Refúgio de micróbios no oceano


Os oceanos do planeta são como um mundo alienígena. A Administração Oceânica e Atmosférica americana (NOAA, na sigla em inglês) estima que 95% deles permanecem inexplorados. Porém, os mistérios não começam dois quilômetros abaixo da linha do mar, e sim na própria superfície.

Cientistas descobriram que a lâmina superior do oceano é, de certa forma, como uma folha de geleia. Esse estranho habitat, mais fino que um fio de cabelo humano, é lar de uma rara exibição de micróbios. “Trata-se realmente de um ecossistema distinto”, diz Oliver Wurl, do Instituto de Ciências Oceânicas do Canadá.

Essa microcamada da superfície do mar é importante, segundo os cientistas, em parte porque influencia a química do oceano e da atmosfera.“Uma das coisas mais significativas que acontecem em nosso planeta é o transporte de gases para dentro e para fora do oceano”, diz Michael Cunliffe, biólogo marinho da Universidade de Warwick, na Inglaterra. O oceano armazena uma grande fração dos gases de aquecimento global que produzimos; na microcamada, os gases são puxados para baixo. “É o oceano respirando por sua pele”, diz Cunliffe.

Quando cientistas começaram a estudar a superfície marítima, na metade do século 20, eles se depararam com inconvenientes. Um cientista não pode simplesmente mergulhar um balde no oceano sem arrastar também águas mais profundas. “Até mesmo definir a superfície é difícil, já que ela se move para cima e para baixo”, diz Peter Liss, professor de ciências ambientais na Universidade de East Anglia, na Inglaterra.

Assim, ele tiveram de inventar algumas ferramentas para filtrar a superfície. Liss e seus colegas, por exemplo, resfriam um pedaço de gelo com nitrogênio liquido e o mergulham no mar, congelando a água que entra em contato com o material. Essas ferramentas permitiram aos cientistas descobrir que o centésimo de polegada superior à água é quimicamente distinto. Ele é repleto de moléculas, carregados por bolhas de ar. Pesquisas recentes, realizadas por Wurl e colegas, revelaram que a microcamada tem um rico suprimento de grupos pegajosos de carboidratos. Esses carboidratos são formados por organismos unicelulares chamados fitoplânctons, que vivem mais no fundo do oceano para se unirem em colônias.

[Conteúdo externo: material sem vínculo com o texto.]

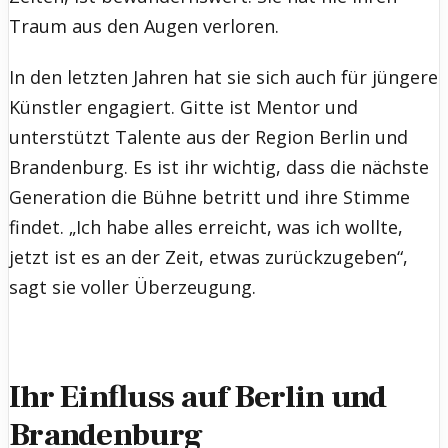
Traum aus den Augen verloren.
In den letzten Jahren hat sie sich auch für jüngere
Künstler engagiert. Gitte ist Mentor und
unterstützt Talente aus der Region Berlin und
Brandenburg. Es ist ihr wichtig, dass die nächste
Generation die Bühne betritt und ihre Stimme
findet. „Ich habe alles erreicht, was ich wollte,
jetzt ist es an der Zeit, etwas zurückzugeben“,
sagt sie voller Überzeugung.
Ihr Einfluss auf Berlin und
Brandenburg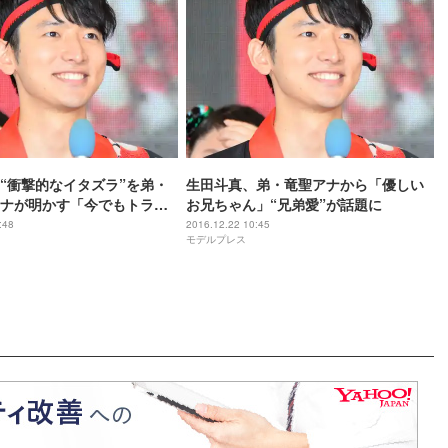
“衝撃的なイタズラ”を弟・
生田斗真、弟・竜聖アナから「優しい
ナが明かす「今でもトラウ
お兄ちゃん」“兄弟愛”が話題に
:48
2016.12.22 10:45
モデルプレス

Eventualmente, os carboidratos quebram o fitoplâncton e se unem uns aos outros. Os estudos de Wurl indicam que muitos deles sobem até a microcamada, formando uma lâmina. “Eu os imagino como minúsculos pedaços de geleia flutuando no oceano”, disse Wurl.Resistência inesperada - Pode ser difícil imaginar uma cobertura tão fina de limo se mantendo unida por muito tempo sobre um agitado oceano. Wurl, entretanto, descobriu que ela é bastante resistente. “Coletamos amostras da microcamada em condições de vento de aproximadamente 30 km/h. Isso nos diz que a microcamada é bastante estável.”Wurl e seus colegas relatam as descobertas num artigo a ser publicado no jornal “Marine Chemistry”.

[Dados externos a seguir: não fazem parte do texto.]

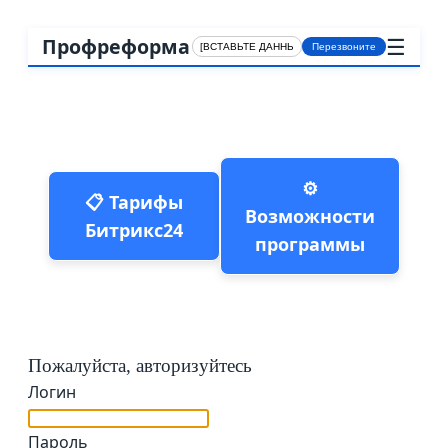
☰
Профреформа
Перезвоните
⚙️
📋 Тарифы
Возможности
Битрикс24
программы
Пожалуйста, авторизуйтесь
Логин
Пароль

Para documentar o tipo de micróbios que vivem na microcamada, Cunliffe e outros pesquisadores estão coletando águas superficiais, “abrindo” as células ali contidas e sequenciando seus genes. Eles comparam os residentes da microcamada aos micróbios que vivem algumas polegadas abaixo. “Estamos encontrando comunidades consistentemente diferentes”, afirma Cunliffe. As comunidades da microcamada são dominadas por grupos de micróbios conhecidos por formar biofilmes em superfícies mais familiares, como rochas em rios, nos nossos dentes e na parte interna de canos de esgoto.

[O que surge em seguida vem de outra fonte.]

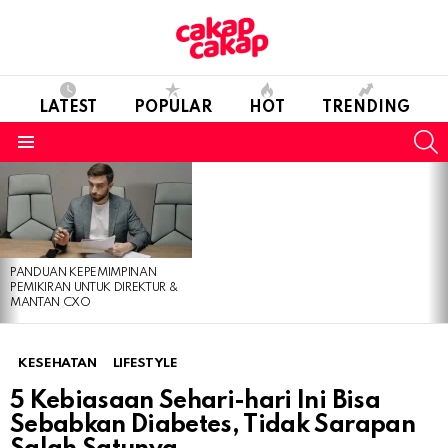
LATEST
POPULAR
HOT
TRENDING
S
Menu
LATEST
STORIES
PANDUAN KEPEMIMPINAN
PEMIKIRAN UNTUK DIREKTUR &
MANTAN CXO
KESEHATAN
LIFESTYLE
5 Kebiasaan Sehari-hari Ini Bisa
Sebabkan Diabetes, Tidak Sarapan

“Eles sempre são os primeiros suspeitos”, continua Cunliffe. “Se nossa hipótese estiver correta, isso faz total sentido.”Liss considera a descoberta “um resultado muito interessante, pois mostra que a microcamada é um ambiente realmente distinto”.Filtro natural - Cientistas dizem que é importante saber mais sobre essa misteriosa camada oceânica, pois ela pode desempenhar um papel crucial no bem-estar ambiental do planeta. Estudos demonstraram, por exemplo, que poluentes, como os pesticidas, podem estar presos na microcamada.Cunliffe e seus colegas identificaram bactérias que devoram importantes compostos químicos, como metano e monóxido de carbono.

A microcamada também é crucial à habilidade do oceano de absorver dióxido de carbono, um poderoso gás-estufa. “Ela está, na verdade, sugando o dióxido de carbono para dentro da coluna de água”, diz Cunliffe. Liss diz que a microcamada é “claramente importante, pois é onde o oceano e a atmosfera interagem”. “Mas é também algo difícil de estudar”, acrescenta, “e por isso, ainda não recebeu a atenção que deveria”.